My son loved the pigs at preschool farm day.

Dad on duty

My wife was out of town again. This time she was on a three-day lobbying trip with the American Sheep Industry in Washington, D.C. While she hob-knobbed and met with legislators, I was once again charged with keeping things running smoothly at home.

I employed my usual tactics that help things run more efficiently when Mom is gone, but anyone with young children and livestock to take care of knows that the task can be daunting for one person. All in all though, it went very well. Our house is still standing and we had quite a bit of fun, but it is always an adventure at home when Dad is running the show.

As I have previously noted, I find that it saves quite a bit of time to only clean once for the duration of my wife’s absence.
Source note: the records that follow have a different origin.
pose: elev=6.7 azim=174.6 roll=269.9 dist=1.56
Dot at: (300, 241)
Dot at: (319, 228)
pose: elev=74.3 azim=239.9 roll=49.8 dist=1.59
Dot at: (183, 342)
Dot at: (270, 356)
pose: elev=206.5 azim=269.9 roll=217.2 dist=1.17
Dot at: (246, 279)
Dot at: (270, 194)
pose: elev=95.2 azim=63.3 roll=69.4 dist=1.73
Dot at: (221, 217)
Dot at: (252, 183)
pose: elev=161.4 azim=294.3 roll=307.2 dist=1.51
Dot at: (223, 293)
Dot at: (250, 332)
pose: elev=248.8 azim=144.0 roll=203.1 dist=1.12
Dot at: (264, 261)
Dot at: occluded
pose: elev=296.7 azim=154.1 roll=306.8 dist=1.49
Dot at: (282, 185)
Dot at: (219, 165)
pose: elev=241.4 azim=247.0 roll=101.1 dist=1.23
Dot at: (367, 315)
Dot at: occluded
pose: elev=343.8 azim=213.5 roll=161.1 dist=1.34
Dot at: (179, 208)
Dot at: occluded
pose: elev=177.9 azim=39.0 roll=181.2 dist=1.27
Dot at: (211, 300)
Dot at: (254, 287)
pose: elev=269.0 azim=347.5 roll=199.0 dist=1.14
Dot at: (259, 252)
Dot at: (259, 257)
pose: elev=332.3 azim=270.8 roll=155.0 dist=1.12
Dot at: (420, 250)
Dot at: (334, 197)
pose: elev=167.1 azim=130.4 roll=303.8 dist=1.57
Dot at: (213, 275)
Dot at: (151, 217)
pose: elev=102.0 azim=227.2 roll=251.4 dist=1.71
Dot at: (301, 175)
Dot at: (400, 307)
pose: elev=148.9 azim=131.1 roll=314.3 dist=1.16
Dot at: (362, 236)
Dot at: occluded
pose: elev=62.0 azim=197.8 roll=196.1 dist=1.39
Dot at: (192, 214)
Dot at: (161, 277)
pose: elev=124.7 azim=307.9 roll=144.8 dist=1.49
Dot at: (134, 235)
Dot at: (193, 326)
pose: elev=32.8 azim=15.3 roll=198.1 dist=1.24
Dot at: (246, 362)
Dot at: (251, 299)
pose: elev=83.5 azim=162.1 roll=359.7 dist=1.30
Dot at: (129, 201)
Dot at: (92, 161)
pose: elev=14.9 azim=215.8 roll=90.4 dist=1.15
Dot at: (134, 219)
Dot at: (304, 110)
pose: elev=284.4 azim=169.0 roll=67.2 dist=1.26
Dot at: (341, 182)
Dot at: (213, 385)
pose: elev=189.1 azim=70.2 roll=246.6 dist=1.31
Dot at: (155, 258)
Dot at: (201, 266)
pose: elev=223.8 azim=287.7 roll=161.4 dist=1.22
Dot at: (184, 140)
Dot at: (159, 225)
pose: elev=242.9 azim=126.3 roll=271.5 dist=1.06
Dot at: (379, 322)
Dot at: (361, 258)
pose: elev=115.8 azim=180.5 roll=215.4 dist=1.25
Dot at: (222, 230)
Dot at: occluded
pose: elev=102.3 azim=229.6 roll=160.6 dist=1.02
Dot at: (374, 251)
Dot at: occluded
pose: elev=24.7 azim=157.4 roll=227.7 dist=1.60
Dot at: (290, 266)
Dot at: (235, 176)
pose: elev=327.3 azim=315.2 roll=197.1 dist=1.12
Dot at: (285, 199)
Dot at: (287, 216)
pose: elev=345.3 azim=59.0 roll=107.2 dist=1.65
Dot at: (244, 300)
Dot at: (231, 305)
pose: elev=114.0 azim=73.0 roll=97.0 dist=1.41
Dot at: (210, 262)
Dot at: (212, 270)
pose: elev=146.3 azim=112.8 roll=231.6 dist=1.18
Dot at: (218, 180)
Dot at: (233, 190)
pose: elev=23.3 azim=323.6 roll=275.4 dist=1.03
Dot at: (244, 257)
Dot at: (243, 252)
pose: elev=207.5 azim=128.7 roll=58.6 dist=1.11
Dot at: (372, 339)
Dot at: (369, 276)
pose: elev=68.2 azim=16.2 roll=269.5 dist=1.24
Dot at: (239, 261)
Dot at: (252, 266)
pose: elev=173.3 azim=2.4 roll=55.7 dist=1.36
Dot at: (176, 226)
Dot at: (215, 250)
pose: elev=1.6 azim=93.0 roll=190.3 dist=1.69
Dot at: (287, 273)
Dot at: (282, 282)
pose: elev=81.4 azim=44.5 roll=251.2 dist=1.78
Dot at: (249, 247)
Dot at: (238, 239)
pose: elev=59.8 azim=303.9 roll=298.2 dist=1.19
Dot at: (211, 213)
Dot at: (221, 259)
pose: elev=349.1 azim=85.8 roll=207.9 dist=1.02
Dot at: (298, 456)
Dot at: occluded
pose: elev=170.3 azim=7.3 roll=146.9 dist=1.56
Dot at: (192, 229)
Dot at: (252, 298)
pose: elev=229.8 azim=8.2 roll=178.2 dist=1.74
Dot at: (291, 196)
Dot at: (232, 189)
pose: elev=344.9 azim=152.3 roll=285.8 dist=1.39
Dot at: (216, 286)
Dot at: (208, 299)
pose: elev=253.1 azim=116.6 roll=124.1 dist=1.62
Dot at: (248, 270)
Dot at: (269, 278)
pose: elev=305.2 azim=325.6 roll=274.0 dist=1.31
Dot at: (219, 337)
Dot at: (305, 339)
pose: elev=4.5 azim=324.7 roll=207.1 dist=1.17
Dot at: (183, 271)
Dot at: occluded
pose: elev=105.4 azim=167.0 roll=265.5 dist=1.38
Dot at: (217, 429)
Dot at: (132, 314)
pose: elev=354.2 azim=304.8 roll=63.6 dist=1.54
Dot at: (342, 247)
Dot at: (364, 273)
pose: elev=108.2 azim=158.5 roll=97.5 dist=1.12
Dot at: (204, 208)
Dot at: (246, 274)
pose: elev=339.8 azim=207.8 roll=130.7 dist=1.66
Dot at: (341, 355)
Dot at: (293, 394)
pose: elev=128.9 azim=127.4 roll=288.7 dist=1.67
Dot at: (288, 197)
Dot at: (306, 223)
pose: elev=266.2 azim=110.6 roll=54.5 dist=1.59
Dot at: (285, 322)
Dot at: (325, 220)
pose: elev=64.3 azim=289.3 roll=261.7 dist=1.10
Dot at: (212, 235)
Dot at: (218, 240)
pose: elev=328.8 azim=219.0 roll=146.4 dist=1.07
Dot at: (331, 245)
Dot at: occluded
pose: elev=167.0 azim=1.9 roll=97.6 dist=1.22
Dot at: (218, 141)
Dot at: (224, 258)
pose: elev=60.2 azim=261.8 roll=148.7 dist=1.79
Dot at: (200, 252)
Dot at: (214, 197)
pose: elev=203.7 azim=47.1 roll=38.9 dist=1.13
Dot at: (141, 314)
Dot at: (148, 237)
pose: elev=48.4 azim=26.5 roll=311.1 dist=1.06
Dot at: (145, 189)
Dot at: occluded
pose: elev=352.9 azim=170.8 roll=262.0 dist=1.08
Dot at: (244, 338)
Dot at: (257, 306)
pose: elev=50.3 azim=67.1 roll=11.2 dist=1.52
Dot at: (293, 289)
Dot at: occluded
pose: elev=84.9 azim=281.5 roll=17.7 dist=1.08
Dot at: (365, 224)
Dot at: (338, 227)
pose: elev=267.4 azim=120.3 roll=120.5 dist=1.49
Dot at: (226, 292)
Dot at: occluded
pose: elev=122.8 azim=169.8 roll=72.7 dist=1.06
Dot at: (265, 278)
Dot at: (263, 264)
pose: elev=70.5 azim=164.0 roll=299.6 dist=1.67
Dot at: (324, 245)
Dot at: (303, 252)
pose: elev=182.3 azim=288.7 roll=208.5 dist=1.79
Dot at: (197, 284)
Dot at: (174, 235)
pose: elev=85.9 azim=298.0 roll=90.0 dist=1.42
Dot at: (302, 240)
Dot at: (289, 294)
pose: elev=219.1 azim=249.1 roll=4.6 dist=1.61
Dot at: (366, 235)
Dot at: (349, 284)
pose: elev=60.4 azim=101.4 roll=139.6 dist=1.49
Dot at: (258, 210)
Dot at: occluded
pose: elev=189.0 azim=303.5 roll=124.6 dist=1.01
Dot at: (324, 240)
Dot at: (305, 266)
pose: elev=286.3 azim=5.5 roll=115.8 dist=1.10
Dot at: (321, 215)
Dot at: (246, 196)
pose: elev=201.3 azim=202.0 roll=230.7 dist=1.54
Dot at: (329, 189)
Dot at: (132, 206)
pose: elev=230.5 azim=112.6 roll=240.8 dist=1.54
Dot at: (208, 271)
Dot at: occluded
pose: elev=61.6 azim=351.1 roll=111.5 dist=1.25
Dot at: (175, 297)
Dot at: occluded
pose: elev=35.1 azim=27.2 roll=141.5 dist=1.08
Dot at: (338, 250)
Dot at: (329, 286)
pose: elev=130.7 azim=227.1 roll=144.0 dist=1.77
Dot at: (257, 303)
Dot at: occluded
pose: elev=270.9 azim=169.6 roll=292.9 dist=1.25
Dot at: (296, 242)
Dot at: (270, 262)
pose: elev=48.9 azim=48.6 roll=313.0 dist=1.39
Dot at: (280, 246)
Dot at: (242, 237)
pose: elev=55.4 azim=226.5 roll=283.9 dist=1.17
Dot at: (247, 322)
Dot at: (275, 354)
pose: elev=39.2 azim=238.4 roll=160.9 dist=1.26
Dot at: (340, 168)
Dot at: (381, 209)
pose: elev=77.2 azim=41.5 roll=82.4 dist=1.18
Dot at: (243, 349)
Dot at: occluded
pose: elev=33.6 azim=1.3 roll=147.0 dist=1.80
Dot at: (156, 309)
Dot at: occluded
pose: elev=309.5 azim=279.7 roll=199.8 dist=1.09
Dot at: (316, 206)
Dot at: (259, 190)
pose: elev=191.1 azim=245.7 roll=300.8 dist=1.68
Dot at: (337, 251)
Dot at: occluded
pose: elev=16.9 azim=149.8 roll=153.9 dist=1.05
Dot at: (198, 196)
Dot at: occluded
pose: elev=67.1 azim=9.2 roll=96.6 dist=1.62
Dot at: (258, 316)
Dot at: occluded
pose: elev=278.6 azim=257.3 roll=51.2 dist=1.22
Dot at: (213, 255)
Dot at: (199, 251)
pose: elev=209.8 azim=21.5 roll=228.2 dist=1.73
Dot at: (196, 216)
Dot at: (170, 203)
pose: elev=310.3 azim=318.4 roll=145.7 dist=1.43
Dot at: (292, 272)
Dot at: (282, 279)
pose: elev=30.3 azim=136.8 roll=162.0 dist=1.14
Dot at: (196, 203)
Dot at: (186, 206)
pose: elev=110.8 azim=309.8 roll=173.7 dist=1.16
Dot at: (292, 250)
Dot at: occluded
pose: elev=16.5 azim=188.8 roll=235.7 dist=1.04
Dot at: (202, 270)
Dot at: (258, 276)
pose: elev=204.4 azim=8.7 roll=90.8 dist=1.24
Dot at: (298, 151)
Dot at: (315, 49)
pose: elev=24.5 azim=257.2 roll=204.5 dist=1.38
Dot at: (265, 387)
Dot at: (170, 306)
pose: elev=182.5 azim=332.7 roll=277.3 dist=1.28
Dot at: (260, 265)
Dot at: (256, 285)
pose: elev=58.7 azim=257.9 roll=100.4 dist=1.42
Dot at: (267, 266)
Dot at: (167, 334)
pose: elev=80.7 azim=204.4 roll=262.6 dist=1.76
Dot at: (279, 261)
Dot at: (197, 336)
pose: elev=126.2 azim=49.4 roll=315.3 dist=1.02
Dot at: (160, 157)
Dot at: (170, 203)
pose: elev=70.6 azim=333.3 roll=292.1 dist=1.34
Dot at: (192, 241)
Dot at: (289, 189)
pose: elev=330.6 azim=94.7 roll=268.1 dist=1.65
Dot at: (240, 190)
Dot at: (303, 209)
She comes home to a clean house and I don’t waste time picking things up and cleaning over and over again. This generally works really well, but this time it almost backfired.

We were in a hurry to get out the door in the morning so I did not clean up breakfast at all. When we returned home after five, I took the kids in and went back to carry more stuff in. Upon entering the house, I heard the ominous clank of an empty plastic cup on the counter.

“What was that?” I asked.

“Don’t worry daddy, it wasn’t rotten?” was my three year-old son’s response.

He had chug-a-lugged a half cup of milk that had been sitting out all day.  I wiped his face and got him some water. By the time dinner was over I was convinced that no trip to the ER was needed.

We then had a 4-H event to attend in the evening and I ran into another reoccurring obstacle for the father of a daughter — hair. When my wife is home, my daughter almost always has her long, beautiful hair braided or ponytailed up and it looks very nice. Though I really try, when I attempt to help with my five-year-olds flowing locks, she ends up with a cockeyed ponytail or a frumpy, frizzy mess atop her head. I have studied my wife’s hair grooming methods but I can never quite get the same results.

After the milk fiasco, we were again running late, though, so I went with the cockeyed ponytail look for my daughter and loaded them up once again after a quick dinner. In my haste, I did not notice the rapidly dropping temperature or the storm clouds rolling in.

We arrived at the meeting in a downpour and I ran my soggy children into the barn housing the event. They were wearing shorts and shivering (the rain didn’t help with the hair problem either). The rest of the children with the got-it-all-together parents were clad in raincoats and boots and their hair looked great. I was glad to get the kids home with no signs of pneumonia or projectile vomiting due to the milk incident.

The next day was Farm Day at my daughter’s preschool. My wife had promised that we would bring a sheep and chickens to add to the menagerie at the event that had originally been schedule for one week earlier (when my wife was going to be home).

After no small amount of logistical wrangling, we added our Horned Dorset spring ram and two hens to the pen at the end of the animal line-up.

The excited preschoolers quickly gathered around the animals. They went down the line asking about the animals’ names — the Donkey was Mercury, there was a snapping turtle in a cage named Snappy and a goat named Goaty. They got to our ram and asked me about his name. He didn’t have a name so I asked my daughter (who was sporting a lopsided pig-pony-tail-braid-bun) what she wanted to name him.

She pondered for a moment. The crowd of teachers, parents and preschoolers present was silent in anticipation.

“Ummmm…Horney,” she announced.

We may be getting a letter from preschool.

We survived the rest of my wife’s absence mostly without incident. My son and I had just finished cleaning up massive piles of toys, laundry, food scraps, dishes and other miscellaneous items. She was due home any time and the house looked at least respectable (and approaching pretty good). The chores were done, Horney and the rest of the sheep were grazing peacefully in the pasture and a mockingbird was singing pleasantly outside.

My son asked, “Can we have a snack?”

“Maybe,” I said. “Let me check the time. We don’t want to spoil our dinner.”

“Daddy, I’ll check. Uhhh…Yep. It’s 48 o’ clock.”

“Oh, 48 o’clock, huh,” I said. “Sounds like snack time to me.”